I write this very aware that I’m definitely perimenopausal and probably approaching the point of needing something a bit stronger/better than strong Vitamin B6. It worked for a while to stabilise my mood swings but I’ve utterly lost it this weekend.

Without details, I’ve been involved in an organisation for 15 years as a volunteer and pre-pandemic I would have said it was one of the things that defined me. The changed that happened in the pandemic led to me feeling distant from it and sometimes lacking the motivation to stay involved. I don’t have the same relationships with other people there that I once did.
And a bit like a struggling marriage having a child, I sought to resolve this by taking on more responsibility, but this has oddly driven me further from it.

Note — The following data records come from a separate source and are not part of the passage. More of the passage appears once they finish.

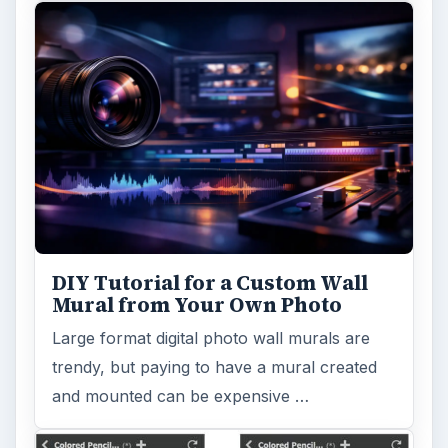
DIY Tutorial for a Custom Wall
Mural from Your Own Photo
Large format digital photo wall murals are
trendy, but paying to have a mural created
and mounted can be expensive …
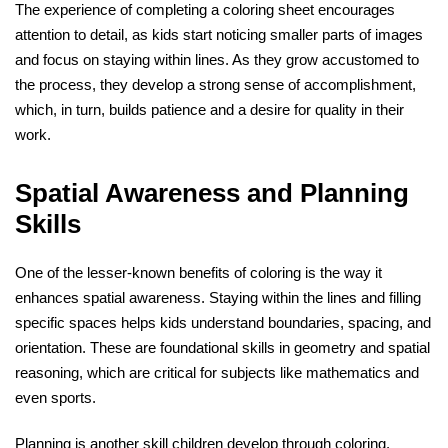
The experience of completing a coloring sheet encourages
attention to detail, as kids start noticing smaller parts of images
and focus on staying within lines. As they grow accustomed to
the process, they develop a strong sense of accomplishment,
which, in turn, builds patience and a desire for quality in their
work.
Spatial Awareness and Planning
Skills
One of the lesser-known benefits of coloring is the way it
enhances spatial awareness. Staying within the lines and filling
specific spaces helps kids understand boundaries, spacing, and
orientation. These are foundational skills in geometry and spatial
reasoning, which are critical for subjects like mathematics and
even sports.
Planning is another skill children develop through coloring.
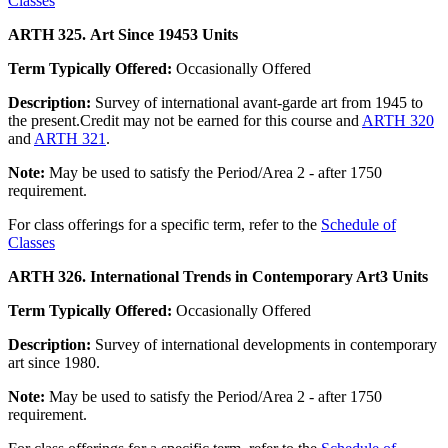
Classes
ARTH 325. Art Since 1945
3 Units
Term Typically Offered:
Occasionally Offered
Description:
Survey of international avant-garde art from 1945 to
the present.Credit may not be earned for this course and
ARTH 320
and
ARTH 321
.
Note:
May be used to satisfy the Period/Area 2 - after 1750
requirement.
For class offerings for a specific term, refer to the
Schedule of
Classes
ARTH 326. International Trends in Contemporary Art
3 Units
Term Typically Offered:
Occasionally Offered
Description:
Survey of international developments in contemporary
art since 1980.
Note:
May be used to satisfy the Period/Area 2 - after 1750
requirement.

More responsibility in one specific area has meant that I feel pressed for time to be involved in the core of the organisation – and now I’m questioning whether I really want to do any of it anymore.
But it does still define me on one level. I also don’t like quitting or failing.

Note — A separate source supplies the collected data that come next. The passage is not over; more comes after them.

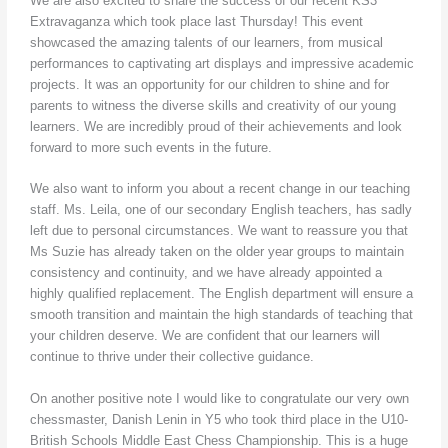
We are also excited to share the success of our recent KS3
Extravaganza which took place last Thursday! This event
showcased the amazing talents of our learners, from musical
performances to captivating art displays and impressive academic
projects. It was an opportunity for our children to shine and for
parents to witness the diverse skills and creativity of our young
learners. We are incredibly proud of their achievements and look
forward to more such events in the future.
We also want to inform you about a recent change in our teaching
staff. Ms. Leila, one of our secondary English teachers, has sadly
left due to personal circumstances. We want to reassure you that
Ms Suzie has already taken on the older year groups to maintain
consistency and continuity, and we have already appointed a
highly qualified replacement. The English department will ensure a
smooth transition and maintain the high standards of teaching that
your children deserve. We are confident that our learners will
continue to thrive under their collective guidance.
On another positive note I would like to congratulate our very own
chessmaster, Danish Lenin in Y5 who took third place in the U10-
British Schools Middle East Chess Championship. This is a huge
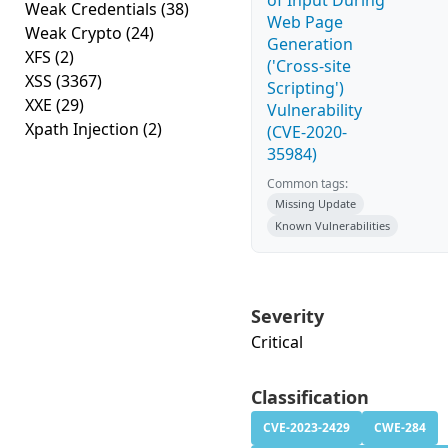
of Input During
Weak Credentials
(38)
Web Page
Weak Crypto
(24)
Generation
XFS
(2)
('Cross-site
XSS
(3367)
Scripting')
XXE
(29)
Vulnerability
Xpath Injection
(2)
(CVE-2020-
35984)
Common tags:
Missing Update
Known Vulnerabilities
Severity
Critical
Classification
CVE-2023-2429
CWE-284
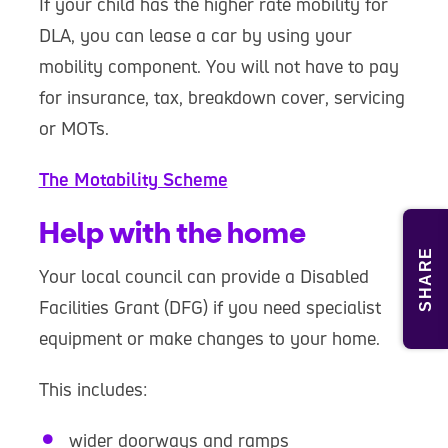
If your child has the higher rate mobility for
DLA, you can lease a car by using your
mobility component. You will not have to pay
for insurance, tax, breakdown cover, servicing
or MOTs.
The Motability Scheme
Help with the home
SHARE
Your local council can provide a Disabled
Facilities Grant (DFG) if you need specialist
equipment or make changes to your home.
This includes:
wider doorways and ramps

But when a voluntary role is like a second job (and I already have a second job anyway!) then how on earth do I find time to have meaningful time with my husband (and not just the 2 hours on the couch after work before bed) and also see friends do social things?
I’ve basically tried to juggle it all this year and managed to fail at it all. Failing at the extra responsibility. Failing at the core bit of the volunteering. Failing at spending quality time with my husband and definitely not really sustaining meaningful friendships. And lets be honest, failing at being good at my job too.
I am aware my battles with it all emotionally, spike in the couple of days when my hormones take over and I am crushed my sadness and anger. But this isn’t something unique to then…
How do you choose? How do you know what to quit? I’d love to hear your thought about how you realistically juggle time pressures.